Совсем юная девушка лежала на спине с закрытыми глазами. Темно-русые волосы были собраны в толстую косу. У нее был орлиный нос и тонкие губы. Хотя она и не отличалась красотой, ее лицо было выразительным. «В ней нет ничего особенного», — подумала Лейла, даже немного удивившись. Она ожидала, что вторая жена Селима должна быть намного красивее, чем она. В это мгновение пациентка приоткрыла глаза. Она была дезориентирована. Медсестра позвала директрису, чтобы решить какую-то срочную проблему. Оставшись с Нилюфер наедине, Лейла немного растерялась.

— Простите, Ханым Эфенди, — произнесла хриплым голосом девушка, облизывая потрескавшиеся губы. — Я очень хочу пить…

Лейла направилась вглубь помещения за стаканом воды, затем, приподняв пациентку за плечи, помогла напиться. Та, сделав пару глотков, поблагодарила.

«По крайней мере, она вежлива», — сказала про себя Лейла с некой долей иронии. Молодая женщина вцепилась ногтями в простыню, и ее взгляд помутнел. Лейла поспешила успокоить Нилюфер:

— Не волнуйтесь, через несколько дней вы поправитесь, но нужно быть осторожной, пока вы не восстановите силы.

— О, Ханым Эфенди, я волнуюсь не за себя, а за сына, — прошептала девушка, и на глаза ее навернулись слезы. — Он первый раз без меня, один. А у меня нет никого, кому я могла бы его доверить.

Лейла не смогла сдержаться. Злоба с примесью ревности раздирала ее, к тому же хотелось узнать как можно больше…

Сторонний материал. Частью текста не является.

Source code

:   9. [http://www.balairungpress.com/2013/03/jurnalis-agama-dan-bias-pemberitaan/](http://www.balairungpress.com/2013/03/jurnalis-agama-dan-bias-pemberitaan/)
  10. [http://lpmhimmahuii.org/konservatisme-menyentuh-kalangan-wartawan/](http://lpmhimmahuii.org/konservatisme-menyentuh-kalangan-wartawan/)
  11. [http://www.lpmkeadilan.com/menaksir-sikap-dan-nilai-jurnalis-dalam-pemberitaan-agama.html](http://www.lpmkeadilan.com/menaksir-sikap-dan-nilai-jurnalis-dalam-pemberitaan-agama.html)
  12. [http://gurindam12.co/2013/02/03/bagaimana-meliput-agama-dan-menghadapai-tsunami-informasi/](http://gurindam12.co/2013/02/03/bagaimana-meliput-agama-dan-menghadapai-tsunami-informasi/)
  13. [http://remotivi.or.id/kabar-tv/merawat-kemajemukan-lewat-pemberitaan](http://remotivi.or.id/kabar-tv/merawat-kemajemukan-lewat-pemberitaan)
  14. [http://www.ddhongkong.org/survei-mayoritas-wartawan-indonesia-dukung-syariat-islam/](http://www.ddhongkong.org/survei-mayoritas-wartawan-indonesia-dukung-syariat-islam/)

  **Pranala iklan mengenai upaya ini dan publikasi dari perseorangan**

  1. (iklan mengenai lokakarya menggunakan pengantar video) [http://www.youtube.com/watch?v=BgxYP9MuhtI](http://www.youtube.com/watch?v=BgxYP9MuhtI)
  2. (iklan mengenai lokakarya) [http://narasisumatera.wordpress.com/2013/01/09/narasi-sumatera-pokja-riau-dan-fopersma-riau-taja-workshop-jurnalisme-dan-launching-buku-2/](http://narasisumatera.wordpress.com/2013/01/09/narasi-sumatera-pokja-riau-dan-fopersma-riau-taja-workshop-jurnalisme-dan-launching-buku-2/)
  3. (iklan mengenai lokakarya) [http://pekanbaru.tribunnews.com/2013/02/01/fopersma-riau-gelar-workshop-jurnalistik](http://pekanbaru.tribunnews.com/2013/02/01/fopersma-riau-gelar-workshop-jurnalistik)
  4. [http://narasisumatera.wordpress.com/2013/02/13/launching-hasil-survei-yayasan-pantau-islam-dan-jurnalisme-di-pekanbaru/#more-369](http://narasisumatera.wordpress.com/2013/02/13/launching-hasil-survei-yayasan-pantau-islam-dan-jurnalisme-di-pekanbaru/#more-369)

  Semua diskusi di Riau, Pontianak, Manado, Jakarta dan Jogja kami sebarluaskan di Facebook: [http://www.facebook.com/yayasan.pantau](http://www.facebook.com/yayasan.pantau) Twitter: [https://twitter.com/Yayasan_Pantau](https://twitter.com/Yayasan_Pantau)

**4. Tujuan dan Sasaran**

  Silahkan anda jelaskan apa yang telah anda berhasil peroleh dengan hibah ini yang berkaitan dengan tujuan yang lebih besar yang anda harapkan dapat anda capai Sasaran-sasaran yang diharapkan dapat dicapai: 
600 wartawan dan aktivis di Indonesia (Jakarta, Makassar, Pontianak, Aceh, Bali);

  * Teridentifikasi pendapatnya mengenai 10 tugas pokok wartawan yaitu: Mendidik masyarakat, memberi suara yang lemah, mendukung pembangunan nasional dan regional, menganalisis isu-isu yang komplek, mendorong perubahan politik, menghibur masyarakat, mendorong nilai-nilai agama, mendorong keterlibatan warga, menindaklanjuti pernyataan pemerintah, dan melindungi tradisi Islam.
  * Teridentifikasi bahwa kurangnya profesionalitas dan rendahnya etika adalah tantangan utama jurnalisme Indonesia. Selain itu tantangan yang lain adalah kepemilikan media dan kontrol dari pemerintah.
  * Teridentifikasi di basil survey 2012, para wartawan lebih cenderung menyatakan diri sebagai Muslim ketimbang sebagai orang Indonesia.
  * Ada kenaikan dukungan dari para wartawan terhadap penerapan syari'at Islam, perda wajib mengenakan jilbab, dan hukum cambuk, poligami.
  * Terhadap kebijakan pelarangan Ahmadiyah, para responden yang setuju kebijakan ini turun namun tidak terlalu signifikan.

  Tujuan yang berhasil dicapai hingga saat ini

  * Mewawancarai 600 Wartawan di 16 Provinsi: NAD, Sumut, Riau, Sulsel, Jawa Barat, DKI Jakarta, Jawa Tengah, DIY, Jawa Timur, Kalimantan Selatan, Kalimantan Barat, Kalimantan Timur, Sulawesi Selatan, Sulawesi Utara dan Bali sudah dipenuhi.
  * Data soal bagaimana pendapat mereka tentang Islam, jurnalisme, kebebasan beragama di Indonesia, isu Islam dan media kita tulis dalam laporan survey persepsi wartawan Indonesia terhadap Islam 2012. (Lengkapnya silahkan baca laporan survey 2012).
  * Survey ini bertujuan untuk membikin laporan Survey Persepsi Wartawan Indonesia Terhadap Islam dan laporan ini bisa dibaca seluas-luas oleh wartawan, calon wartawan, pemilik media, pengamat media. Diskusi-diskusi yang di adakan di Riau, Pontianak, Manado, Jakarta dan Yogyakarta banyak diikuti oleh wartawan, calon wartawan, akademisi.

— А его отец? — спросила она.

— Мой муж — очень занятой человек. Он — секретарь его величества, — уточнила Нилюфер, и в глазах ее отразилось глубокое почтение. — И потом, я не могу жить с ним вместе. Понимаете, его первая уважаемая старшая жена не знает о моем существовании. И я бы не хотела их беспокоить. Это было бы неуважительно по отношению к ним.

«Ну и хам!» — возмутилась про себя Лейла при мысли о том, что Селим изолировал эту женщину. И вместо того, чтобы исчезнуть и оставить несчастную с ее проблемами, которые на самом деле были намного важнее, чем проблемы самой Лейлы, первая жена Селима осталась у постели пациентки и принялась рассматривать веснушки на бледных щеках Нилюфер. Когда это юное создание назвало ее старшей женой, самолюбие Лейлы было задето, хотя она была старше всего на несколько лет. Иерархия между женами напоминала о былых временах. Нилюфер была одной из невинных душ, не читавших романов, не знавших иностранный язык. Ее не задел цинизм западных стран, она не знала о новых привычках современного общества, которое забывало о старых традициях. В мгновение ока Лейла почувствовала горькую тоску по тому, что было обречено исчезнуть.